SELECTED PASSAGE ::
+++++

Results of These Discussions and Proposals
1: Stop signs and traffic light at Steeple Hill and Old Richmond Road and Fallowfield
The creation of both stop signs and traffic lights on city roads are governed by city regulations that require a traffic count be taken in the proposed areas and a specific volume of vehicles must be reported as travelling through or accessing the relevant intersection. Our requests to the city resulted in two separate traffic counts in the village. While the volume of through traffic on Fallowfield and Old Richmond Road met the required threshold, the number of vehicles exiting or entering Steeple Hill was very significantly below the acceptable requirement. City guidelines clearly indicate that neither a stop sign, nor a light is an option for the village. Counsellors do not have the last word on this issue.
For this decision to be reversed, one of two things needs to change. One is a huge increase of traffic on and through Steeple Hill, which is not a desirable option. Secondly, the city guidelines that set the limits and thresholds need to change. Very unlikely with the city currently trying to harmonize all the various regulations it inherited with amalgamation.
Obviously, any resident of the community is free to pursue these options with the city on their own and with neighbours’ support. The Fallowfield Community Association is not currently supporting stop signs or lights.
2: Steeple Hill traffic calming strategies.
- Suggestion to install speed bumps. This was discussed and determined to be unworkable due to difficulties that would be faced with snowplows, school buses and emergency vehicles. It was also feared that cars would wander on to private lawns to avoid these bumps since there are no sidewalks or shoulders on the road
- Suggestion to widen Steeple Hill North. Because the original road was built back in 1820 or so and has been retained in a somewhat original configuration, the city does not have the normal 11-foot easement on either side of the road. In many instances personal properties come right to the edge of the road. This would require expropriation to achieve a wider road. Not considered a viable option.

+++++

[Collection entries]
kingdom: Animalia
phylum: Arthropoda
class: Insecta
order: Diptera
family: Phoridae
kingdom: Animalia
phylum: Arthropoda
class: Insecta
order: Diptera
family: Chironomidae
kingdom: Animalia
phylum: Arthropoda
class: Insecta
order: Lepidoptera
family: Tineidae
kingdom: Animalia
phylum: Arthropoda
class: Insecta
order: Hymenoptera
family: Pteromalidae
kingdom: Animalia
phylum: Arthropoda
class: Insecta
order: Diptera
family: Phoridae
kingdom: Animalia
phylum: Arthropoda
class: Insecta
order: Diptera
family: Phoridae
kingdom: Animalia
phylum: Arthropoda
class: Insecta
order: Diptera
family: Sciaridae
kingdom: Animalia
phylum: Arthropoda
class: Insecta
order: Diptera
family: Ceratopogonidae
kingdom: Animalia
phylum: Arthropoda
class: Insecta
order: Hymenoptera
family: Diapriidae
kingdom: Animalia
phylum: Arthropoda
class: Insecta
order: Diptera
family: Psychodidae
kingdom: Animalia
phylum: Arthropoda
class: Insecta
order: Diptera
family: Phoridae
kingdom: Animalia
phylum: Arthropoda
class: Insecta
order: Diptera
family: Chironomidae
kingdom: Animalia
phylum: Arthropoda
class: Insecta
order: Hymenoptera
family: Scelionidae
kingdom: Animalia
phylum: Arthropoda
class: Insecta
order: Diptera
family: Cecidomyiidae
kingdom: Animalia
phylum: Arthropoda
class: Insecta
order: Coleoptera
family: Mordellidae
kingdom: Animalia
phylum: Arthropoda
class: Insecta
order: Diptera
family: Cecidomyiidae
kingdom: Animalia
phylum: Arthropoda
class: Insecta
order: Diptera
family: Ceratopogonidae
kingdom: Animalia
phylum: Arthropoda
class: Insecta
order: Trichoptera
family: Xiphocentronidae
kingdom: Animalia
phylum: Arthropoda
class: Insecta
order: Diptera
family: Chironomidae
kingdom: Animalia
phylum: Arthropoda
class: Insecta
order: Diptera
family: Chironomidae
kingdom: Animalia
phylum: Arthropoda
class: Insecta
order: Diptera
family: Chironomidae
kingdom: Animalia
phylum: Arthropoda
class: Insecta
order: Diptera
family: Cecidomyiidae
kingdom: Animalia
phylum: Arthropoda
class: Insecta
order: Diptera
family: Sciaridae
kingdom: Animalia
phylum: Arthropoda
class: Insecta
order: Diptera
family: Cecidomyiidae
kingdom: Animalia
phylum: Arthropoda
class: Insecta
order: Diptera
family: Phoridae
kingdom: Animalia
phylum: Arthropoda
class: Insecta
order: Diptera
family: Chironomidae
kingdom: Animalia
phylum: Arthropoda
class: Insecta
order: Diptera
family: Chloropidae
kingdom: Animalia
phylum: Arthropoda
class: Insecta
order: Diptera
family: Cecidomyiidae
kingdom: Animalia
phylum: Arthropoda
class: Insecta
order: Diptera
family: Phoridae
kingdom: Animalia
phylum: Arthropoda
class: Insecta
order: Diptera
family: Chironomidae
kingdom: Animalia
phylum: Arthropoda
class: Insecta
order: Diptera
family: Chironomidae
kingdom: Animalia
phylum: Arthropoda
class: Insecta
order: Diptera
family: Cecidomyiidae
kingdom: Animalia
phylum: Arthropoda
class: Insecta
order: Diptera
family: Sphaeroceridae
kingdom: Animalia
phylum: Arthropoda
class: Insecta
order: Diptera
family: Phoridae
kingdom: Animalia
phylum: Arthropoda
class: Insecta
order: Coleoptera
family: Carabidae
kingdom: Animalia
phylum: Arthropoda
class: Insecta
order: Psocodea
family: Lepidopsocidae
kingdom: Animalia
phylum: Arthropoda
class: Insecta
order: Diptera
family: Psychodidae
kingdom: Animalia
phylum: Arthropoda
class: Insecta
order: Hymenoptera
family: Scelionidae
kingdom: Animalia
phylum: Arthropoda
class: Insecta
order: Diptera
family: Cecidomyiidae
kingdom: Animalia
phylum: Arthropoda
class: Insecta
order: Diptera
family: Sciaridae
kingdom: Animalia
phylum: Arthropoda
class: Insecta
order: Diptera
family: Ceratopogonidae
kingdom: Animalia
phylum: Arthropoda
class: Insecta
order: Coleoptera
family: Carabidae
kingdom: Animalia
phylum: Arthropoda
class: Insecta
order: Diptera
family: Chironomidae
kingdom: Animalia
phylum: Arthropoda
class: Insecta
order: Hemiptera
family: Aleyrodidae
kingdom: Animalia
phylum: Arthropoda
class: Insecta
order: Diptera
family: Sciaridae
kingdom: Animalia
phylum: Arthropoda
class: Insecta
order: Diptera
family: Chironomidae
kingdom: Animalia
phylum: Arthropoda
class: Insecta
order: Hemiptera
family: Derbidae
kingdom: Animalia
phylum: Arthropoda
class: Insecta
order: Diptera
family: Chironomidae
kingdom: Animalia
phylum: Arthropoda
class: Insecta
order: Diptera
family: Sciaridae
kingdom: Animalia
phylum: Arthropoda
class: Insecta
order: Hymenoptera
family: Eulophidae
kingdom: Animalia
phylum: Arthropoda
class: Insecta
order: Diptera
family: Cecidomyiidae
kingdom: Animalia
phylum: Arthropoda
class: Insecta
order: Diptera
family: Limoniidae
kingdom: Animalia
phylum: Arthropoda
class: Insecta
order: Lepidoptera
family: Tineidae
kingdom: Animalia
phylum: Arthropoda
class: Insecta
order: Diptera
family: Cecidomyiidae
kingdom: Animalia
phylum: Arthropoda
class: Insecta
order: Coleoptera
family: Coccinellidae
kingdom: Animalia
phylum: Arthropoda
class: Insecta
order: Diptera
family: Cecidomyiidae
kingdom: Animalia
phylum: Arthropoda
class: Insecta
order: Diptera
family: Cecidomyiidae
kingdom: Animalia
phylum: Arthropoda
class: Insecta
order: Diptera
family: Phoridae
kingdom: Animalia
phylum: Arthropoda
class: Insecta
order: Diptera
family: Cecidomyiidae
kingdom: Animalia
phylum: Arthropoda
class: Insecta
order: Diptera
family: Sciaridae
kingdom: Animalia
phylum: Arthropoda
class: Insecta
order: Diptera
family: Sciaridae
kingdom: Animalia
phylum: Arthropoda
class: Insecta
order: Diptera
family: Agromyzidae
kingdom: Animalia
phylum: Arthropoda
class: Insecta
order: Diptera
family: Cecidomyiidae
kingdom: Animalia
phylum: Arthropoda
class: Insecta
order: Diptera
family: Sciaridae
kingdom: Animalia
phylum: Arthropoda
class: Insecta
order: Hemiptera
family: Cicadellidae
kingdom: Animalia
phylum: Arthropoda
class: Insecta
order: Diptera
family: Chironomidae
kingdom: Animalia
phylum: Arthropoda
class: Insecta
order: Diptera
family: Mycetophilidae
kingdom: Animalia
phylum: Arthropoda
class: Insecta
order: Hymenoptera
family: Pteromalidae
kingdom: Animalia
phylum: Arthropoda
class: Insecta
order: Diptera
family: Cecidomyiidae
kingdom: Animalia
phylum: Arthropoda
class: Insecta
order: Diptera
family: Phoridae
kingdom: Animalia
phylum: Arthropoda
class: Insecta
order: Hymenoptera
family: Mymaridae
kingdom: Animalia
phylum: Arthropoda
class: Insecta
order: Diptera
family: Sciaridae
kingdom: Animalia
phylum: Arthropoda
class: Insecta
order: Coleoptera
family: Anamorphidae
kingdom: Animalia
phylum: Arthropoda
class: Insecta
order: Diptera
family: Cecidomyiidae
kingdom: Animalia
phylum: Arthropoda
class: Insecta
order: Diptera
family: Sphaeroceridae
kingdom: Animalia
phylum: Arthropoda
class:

+++++

TASKS TO CARRY OUT ::
1. According to the Steeple Hill traffic text, what width of easement does the city normally have on either side of a road?
2. Repeat the Steeple Hill traffic text from "For this decision" to "signs or lights.".
3. Go on with the Steeple Hill traffic text from its final sentence.

RESPONSE LIST ::
1. 11 feet

2.
For this decision to be reversed, one of two things needs to change. One is a huge increase of traffic on and through Steeple Hill, which is not a desirable option. Secondly, the city guidelines that set the limits and thresholds need to change. Very unlikely with the city currently trying to harmonize all the various regulations it inherited with amalgamation.
Obviously, any resident of the community is free to pursue these options with the city on their own and with neighbours’ support. The Fallowfield Community Association is not currently supporting stop signs or lights.

3.
- Suggestion to place cones or vertical plastic strips on the centre line of the road forcing traffic to slow down. This was considered not to be possible since that strategy usually is used when there are sidewalks for pedestrians, this could actually increase the danger for walkers on this road.
3: Traffic restriction strategies on Steeple Hill North
- A successful action was achieved by an individual resident of Steeple Hill North when Bill Shattuck convinced the city to post signs on both Fallowfield and Old Richmond Road prohibiting through truck traffic on Steeple Hill North. He also pressured the city to rebuild the sign after it was destroyed by a snow plow the next winter.
- This strategy was extended in a proposal to ban all right turns from Fallowfield Road onto Steeple Hill North. This proposal was considered too drastic and would unfairly punish local residents by requiring them to enter the community off of Old Richmond Road.
- A modified proposal was discussed and voted on at the Annual General Meeting in 2016. This proposal was to ban right turns from Fallowfield Road from 3-6 PM from Monday to Friday. This would reduce the traffic at what is peak cut through time. This proposal was passed at that meeting and the executive presented the results of the vote to Counsellor Moffatt. Counsellor Moffatt initiated his own analysis of the issue and the proposal. He did this via face-to-face meetings with residents of Steeple Hill and the Piety Hill Way and cul-de-sacs. The result of these interviews confirmed that most residents on Steeple Hill supported the proposal and almost all residents of Piety Hill Way and feeder streets opposed the need for them to access their homes from Old Richmond Road. It was thought to be too inconvenient.
The opposition was such that Counsellor Moffatt felt he could not support the proposal due to the split it would cause in the community. This is now shelved.
4: Lower the speed limits on both Fallowfield Road and Old Richmond Road to 40KPH within the village.
- Both Fallowfield Road and Old Richmond Road are classified as arterial roads and designated truck routes. This eliminates the possibility of reducing the speed limit to 40KPH.
5: There have been a range of speed deterrent strategies proposed for the community, some have been implemented and others are being considered.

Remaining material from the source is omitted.